Query technology:  Transaction processing and support for SQL queries that hide any need to navigate the data together define the essence of traditional RDBMS’s.  But with the variety of structure in IoT data, typically stored in JSON format, there needs to be a compromise between SQL, which assumes tabular data, and something that can access the “messier” JSON data.

  • XQuery was once considered the magic bullet for dealing with data with complex structure.  But it didn’t become mainstream.  It was too difficult for most developers to work with even though it was the most technically correct way of solving the problem.
  • What is emerging is a combination of SQL and the “dot.notation” way of navigating JSON data. Developers can express what data they need in SQL and the query returns the relevant JSON objects.  Unlike with SQL databases which return exactly what you specify, these new databases require the developer to go the last “10 yards”.  Developers have to navigate the data returned in JSON using dot.notation to extract exactly what they want.  In a nutshell, SQL databases get you to your destination  with just an address.  These new hybrid SQL/NoSQL databases get you most of the way with an address and then you have to find the rest of your way with directions and a map.

Management: Since these workloads include streaming analytics, that requires much greater operational simplicity than current Hadoop deployments.  Streaming workloads are near real-time and run non-stop.  Data preparation and integration also has to start leveraging more machine learning relative to human curation in order to keep track of ever-expanding sources of data with as few operational interruptions as possible.

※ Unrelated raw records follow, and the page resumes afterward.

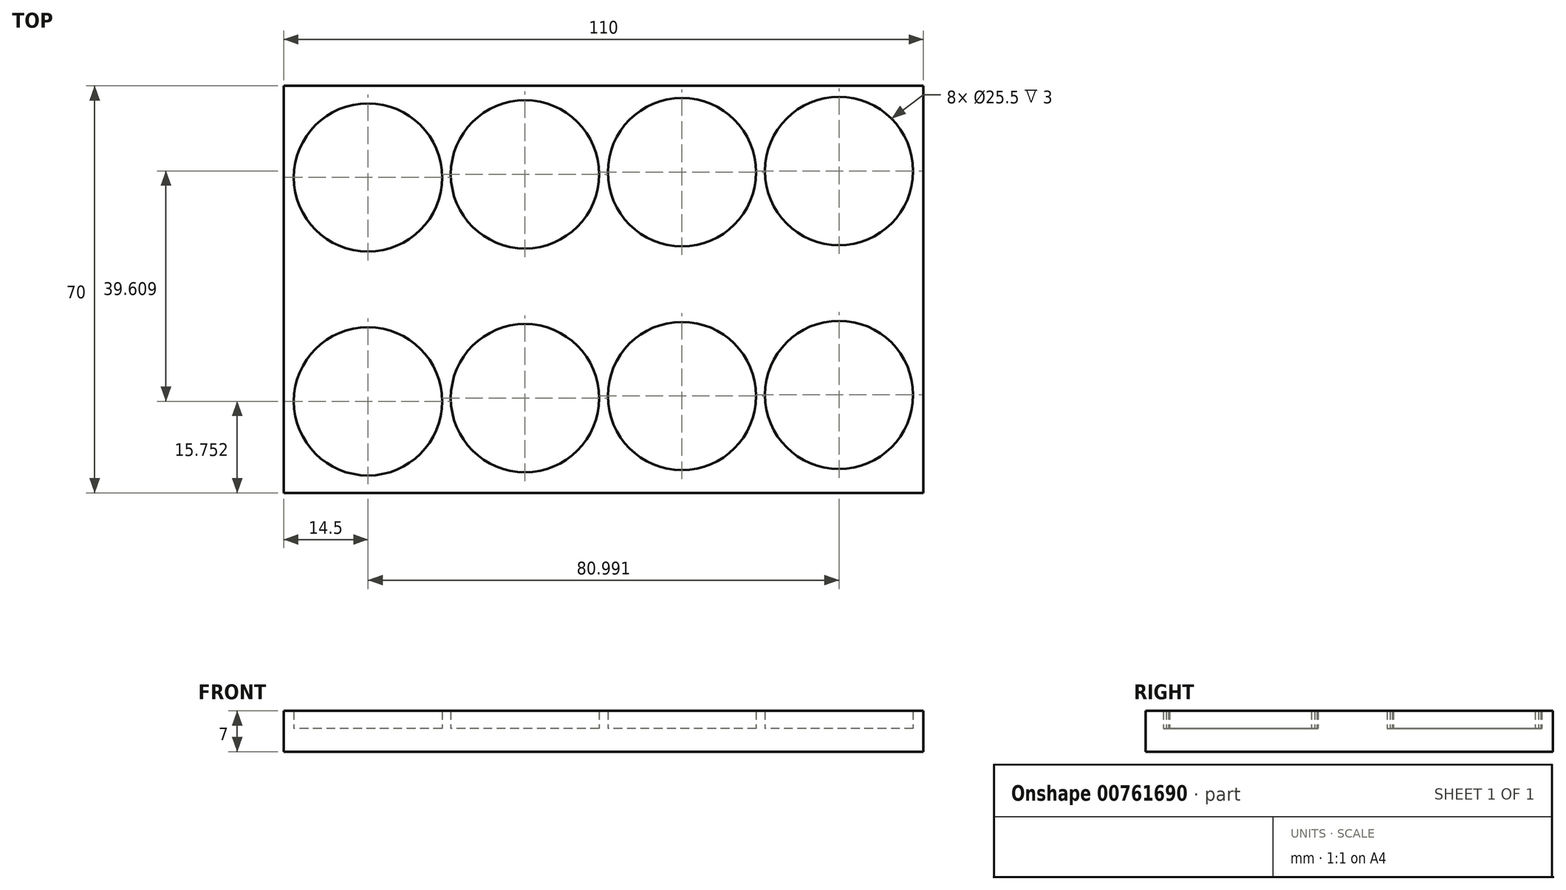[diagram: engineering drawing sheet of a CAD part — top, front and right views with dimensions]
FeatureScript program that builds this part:
annotation { "Feature Type Name" : "Feature", "Feature Type Description" : "" }
export const myFeature = defineFeature(function(context is Context, id is Id, definition is map)
    precondition{}
    {
        {
            var Q0;
            Q0=qCreatedBy(makeId("Top.planeOp"),FACE);
            var sketch = newSketch(context, id + "F0", { "sketchPlane" : qUnion([Q0])});
            skCircle(sketch, "E0", {"center": v(-40.5, 14.27) * mm, "radius": 12.75 * mm});
            skLineSegment(sketch, "E1.bottom", {"start": v(55, -1.48) * mm, "end": v(-55, -1.48) * mm});
            skLineSegment(sketch, "E1.top", {"start": v(55, 68.52) * mm, "end": v(-55, 68.52) * mm});
            skLineSegment(sketch, "E1.left", {"start": v(55, -1.48) * mm, "end": v(55, 68.52) * mm});
            skLineSegment(sketch, "E1.right", {"start": v(-55, -1.48) * mm, "end": v(-55, 68.52) * mm});
            skPoint(sketch, "E1.middle", {"position": v(0, 33.52) * mm});
            skCircle(sketch, "E2", {"center": v(13.5, 15.19) * mm, "radius": 12.75 * mm});
            skCircle(sketch, "E3", {"center": v(-13.5, 14.82) * mm, "radius": 12.75 * mm});
            skCircle(sketch, "E4", {"center": v(40.5, 15.38) * mm, "radius": 12.75 * mm});
            skCircle(sketch, "E5", {"center": v(-40.5, 52.77) * mm, "radius": 12.75 * mm});
            skCircle(sketch, "E6", {"center": v(13.5, 53.69) * mm, "radius": 12.75 * mm});
            skCircle(sketch, "E7", {"center": v(-13.5, 53.32) * mm, "radius": 12.75 * mm});
            skCircle(sketch, "E8", {"center": v(40.5, 53.88) * mm, "radius": 12.75 * mm});
            skSolve(sketch);
        }
        {
            var Q0;
            Q0=makeQuery(id+"F0.imprint","IMPRINT",FACE,{"disambiguationData":[TD([[makeQuery(id+"F0.imprint","IMPRINT",EDGE,{"derivedFrom":sQuery(id+"F0.wireOp",EDGE,"E0")}),-1.0]])]});
            extrude(context, id + "F1", {"entities" : qUnion([Q0]), "depth" : 7 * mm, "offsetDistance" : 25 * mm});
        }
        {
            var Q0;
            Q0=makeQuery(id+"F0.imprint","IMPRINT",FACE,{"disambiguationData":[TD([[makeQuery(id+"F0.imprint","IMPRINT",EDGE,{"derivedFrom":sQuery(id+"F0.wireOp",EDGE,"E5")}),1.0]])]});
            var Q1;
            Q1=makeQuery(id+"F0.imprint","IMPRINT",FACE,{"disambiguationData":[TD([[makeQuery(id+"F0.imprint","IMPRINT",EDGE,{"derivedFrom":sQuery(id+"F0.wireOp",EDGE,"E7")}),1.0]])]});
            var Q2;
            Q2=makeQuery(id+"F0.imprint","IMPRINT",FACE,{"disambiguationData":[TD([[makeQuery(id+"F0.imprint","IMPRINT",EDGE,{"derivedFrom":sQuery(id+"F0.wireOp",EDGE,"E6")}),1.0]])]});
            var Q3;
            Q3=makeQuery(id+"F0.imprint","IMPRINT",FACE,{"disambiguationData":[TD([[makeQuery(id+"F0.imprint","IMPRINT",EDGE,{"derivedFrom":sQuery(id+"F0.wireOp",EDGE,"E8")}),1.0]])]});
            var Q4;
            Q4=makeQuery(id+"F0.imprint","IMPRINT",FACE,{"disambiguationData":[TD([[makeQuery(id+"F0.imprint","IMPRINT",EDGE,{"derivedFrom":sQuery(id+"F0.wireOp",EDGE,"E4")}),1.0]])]});
            var Q5;
            Q5=makeQuery(id+"F0.imprint","IMPRINT",FACE,{"disambiguationData":[TD([[makeQuery(id+"F0.imprint","IMPRINT",EDGE,{"derivedFrom":sQuery(id+"F0.wireOp",EDGE,"E2")}),1.0]])]});
            var Q6;
            Q6=makeQuery(id+"F0.imprint","IMPRINT",FACE,{"disambiguationData":[TD([[makeQuery(id+"F0.imprint","IMPRINT",EDGE,{"derivedFrom":sQuery(id+"F0.wireOp",EDGE,"E3")}),1.0]])]});
            var Q7;
            Q7=makeQuery(id+"F0.imprint","IMPRINT",FACE,{"disambiguationData":[TD([[makeQuery(id+"F0.imprint","IMPRINT",EDGE,{"derivedFrom":sQuery(id+"F0.wireOp",EDGE,"E0")}),1.0]])]});
            extrude(context, id + "F2", {"entities" : qUnion([Q0, Q1, Q2, Q3, Q4, Q5, Q6, Q7]), "operationType" : NewBodyOperationType.ADD, "depth" : 4 * mm, "offsetDistance" : 25 * mm});
        }
    });
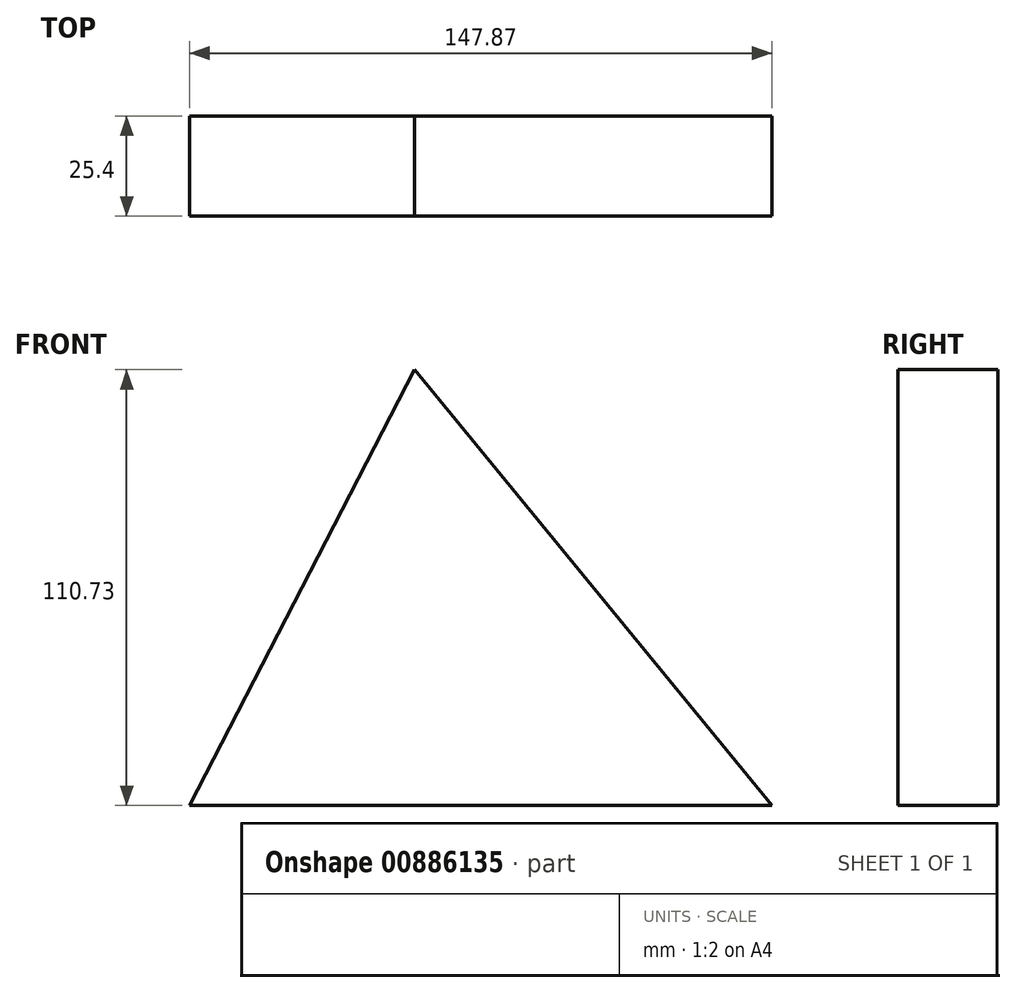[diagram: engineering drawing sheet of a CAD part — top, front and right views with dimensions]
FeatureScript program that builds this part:
annotation { "Feature Type Name" : "Feature", "Feature Type Description" : "" }
export const myFeature = defineFeature(function(context is Context, id is Id, definition is map)
    precondition{}
    {
        {
            var Q0;
            Q0=qCreatedBy(makeId("Front.planeOp"),FACE);
            var sketch = newSketch(context, id + "F0", { "sketchPlane" : qUnion([Q0])});
            skLineSegment(sketch, "E0", {"start": v(-28.75, 94.23) * mm, "end": v(61.96, -16.5) * mm});
            skLineSegment(sketch, "E1", {"start": v(61.96, -16.5) * mm, "end": v(-85.91, -16.5) * mm});
            skLineSegment(sketch, "E2", {"start": v(-85.91, -16.5) * mm, "end": v(-28.75, 94.23) * mm});
            skSolve(sketch);
        }
        {
            var Q0;
            Q0=makeQuery(id+"F0.imprint","IMPRINT",FACE,{"disambiguationData":[TD([[makeQuery(id+"F0.imprint","IMPRINT",EDGE,{"derivedFrom":sQuery(id+"F0.wireOp",EDGE,"E0")}),-1.0]])]});
            extrude(context, id + "F1", {"entities" : qUnion([Q0]), "depth" : 25.4 * mm, "offsetDistance" : 25.4 * mm});
        }
    });
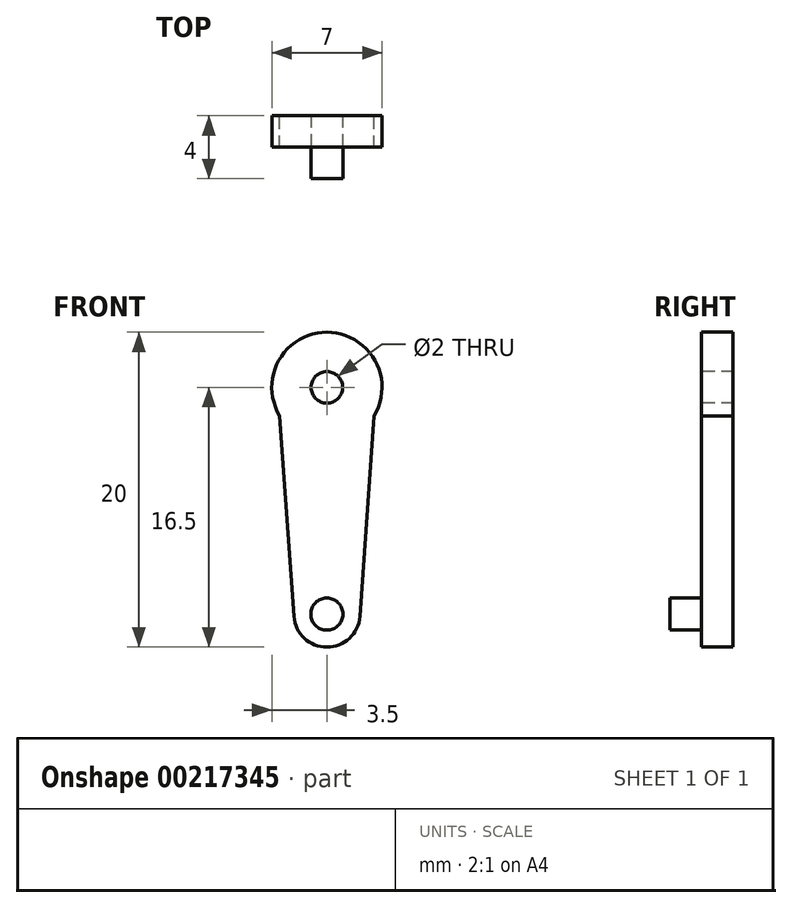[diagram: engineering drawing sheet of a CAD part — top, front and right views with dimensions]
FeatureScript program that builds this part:
annotation { "Feature Type Name" : "Feature", "Feature Type Description" : "" }
export const myFeature = defineFeature(function(context is Context, id is Id, definition is map)
    precondition{}
    {
        {
            var Q0;
            Q0=qCreatedBy(makeId("Front.planeOp"),FACE);
            var sketch = newSketch(context, id + "F0", { "sketchPlane" : qUnion([Q0])});
            skArc(sketch, "E0", {"start": v(3, -1.8) * mm, "mid": v(0, 3.5) * mm, "end": v(-3, -1.8) * mm});
            skArc(sketch, "E1", {"start": v(-2.1, -14.55) * mm, "mid": v(0, -16.5) * mm, "end": v(2.1, -14.55) * mm});
            skLineSegment(sketch, "E2", {"start": v(-12.47, 3.5) * mm, "end": v(27.6, 3.5) * mm, "construction": true});
            skLineSegment(sketch, "E3", {"start": v(-17.04, -16.5) * mm, "end": v(23.47, -16.5) * mm, "construction": true});
            skLineSegment(sketch, "E4", {"start": v(-2.1, -14.55) * mm, "end": v(-3, -1.8) * mm});
            skLineSegment(sketch, "E5", {"start": v(2.1, -14.55) * mm, "end": v(3, -1.8) * mm});
            skSolve(sketch);
        }
        {
            var Q0;
            Q0=makeQuery(id+"F0.imprint","IMPRINT",FACE,{"disambiguationData":[TD([[makeQuery(id+"F0.imprint","IMPRINT",EDGE,{"derivedFrom":sQuery(id+"F0.wireOp",EDGE,"E0")}),1.0]])]});
            extrude(context, id + "F1", {"entities" : qUnion([Q0]), "depth" : 2 * mm});
        }
        {
            var Q0;
            Q0=makeQuery(id+"F1.opExtrude","CAP_FACE",FACE,{"disambiguationData":[OSD([sQuery(id+"F0.wireOp",EDGE,"E0"),sQuery(id+"F0.wireOp",EDGE,"E1"),sQuery(id+"F0.wireOp",EDGE,"E4"),sQuery(id+"F0.wireOp",EDGE,"E5")])],"isStart":false});
            var sketch = newSketch(context, id + "F2", { "sketchPlane" : qUnion([Q0])});
            skCircle(sketch, "E6", {"center": v(0, 0) * mm, "radius": 1 * mm});
            skSolve(sketch);
        }
        {
            var Q0;
            Q0=makeQuery(id+"F2.imprint","IMPRINT",FACE,{"disambiguationData":[TD([[makeQuery(id+"F2.imprint","IMPRINT",EDGE,{"derivedFrom":sQuery(id+"F2.wireOp",EDGE,"E6")}),1.0]])]});
            extrude(context, id + "F3", {"entities" : qUnion([Q0]), "operationType" : NewBodyOperationType.REMOVE, "oppositeDirection" : true, "depth" : 25 * mm});
        }
        {
            var Q0;
            Q0=makeQuery(id+"F1.opExtrude","CAP_FACE",FACE,{"disambiguationData":[OSD([sQuery(id+"F0.wireOp",EDGE,"E0"),sQuery(id+"F0.wireOp",EDGE,"E1"),sQuery(id+"F0.wireOp",EDGE,"E4"),sQuery(id+"F0.wireOp",EDGE,"E5")])],"isStart":false});
            var sketch = newSketch(context, id + "F4", { "sketchPlane" : qUnion([Q0])});
            skCircle(sketch, "E7", {"center": v(0, -14.4) * mm, "radius": 1.02 * mm});
            skSolve(sketch);
        }
        {
            var Q0;
            Q0=makeQuery(id+"F4.imprint","IMPRINT",FACE,{"disambiguationData":[TD([[makeQuery(id+"F4.imprint","IMPRINT",EDGE,{"derivedFrom":sQuery(id+"F4.wireOp",EDGE,"E7")}),1.0]])]});
            extrude(context, id + "F5", {"entities" : qUnion([Q0]), "operationType" : NewBodyOperationType.ADD, "depth" : 2 * mm});
        }
    });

  • The new databases need elastic scalability. Unlike traditional data warehouses which have well-known workloads, IoT ingest and analysis volumes can vary significantly over time.  Elasticity that works at scale means more than just spreading data across more nodes in a cluster.  It means that the meta data that describes the data has to scale out as well.  And for a database processing updated data, that means the meta data needs transactional control in addition to the core data.  The high availability and disaster recovery mechanisms have to scale out as well.
  • Managing stream processing relative to traditional MPP databases requires another leap in sophistication.  Managing analytics on IoT data flowing across a cluster requires hiding things from developers like data that might arrive late and analytic operations that have to get moved around the cluster depending on where data arrives.
  • Data preparation and integration in batch systems is itself a batch process.  As streaming systems get more advanced, the process of tracking the lineage and governance of new sources has to become more automatic.  For example, the management tools need to track who in the organization is using what data sets and how.  That “tribal” knowledge that used to be tacit needs to be part of the catalog that enables users to find the data sets or analytic streams that are relevant to them.
  • In traditional DBMS’s, no matter how real-time the workload the database calculated the descriptive data required for analysis and management offline when there was more time.  Increasingly, this meta data needs to be calculated in near real-time as it comes into the database.  And as the data gets analyzed, the database has to figure out how to organize the data for best performance.  It can make the necessary changes itself or recommend them to the DBA or developer

Action Items

  • IT directors must rethink pricing for databases that are going to handle the volume of data associated with IoT pipelines.  Two new criteria need to be met: metered pricing that supports elastic workloads and open source brings pricing levels that can accommodate much higher data volumes.
  • IT architects must leverage near real-time analytics that require a combination of stream processors and databases that can use machine learning to improve the operation of an ecosystem of smart, connected products.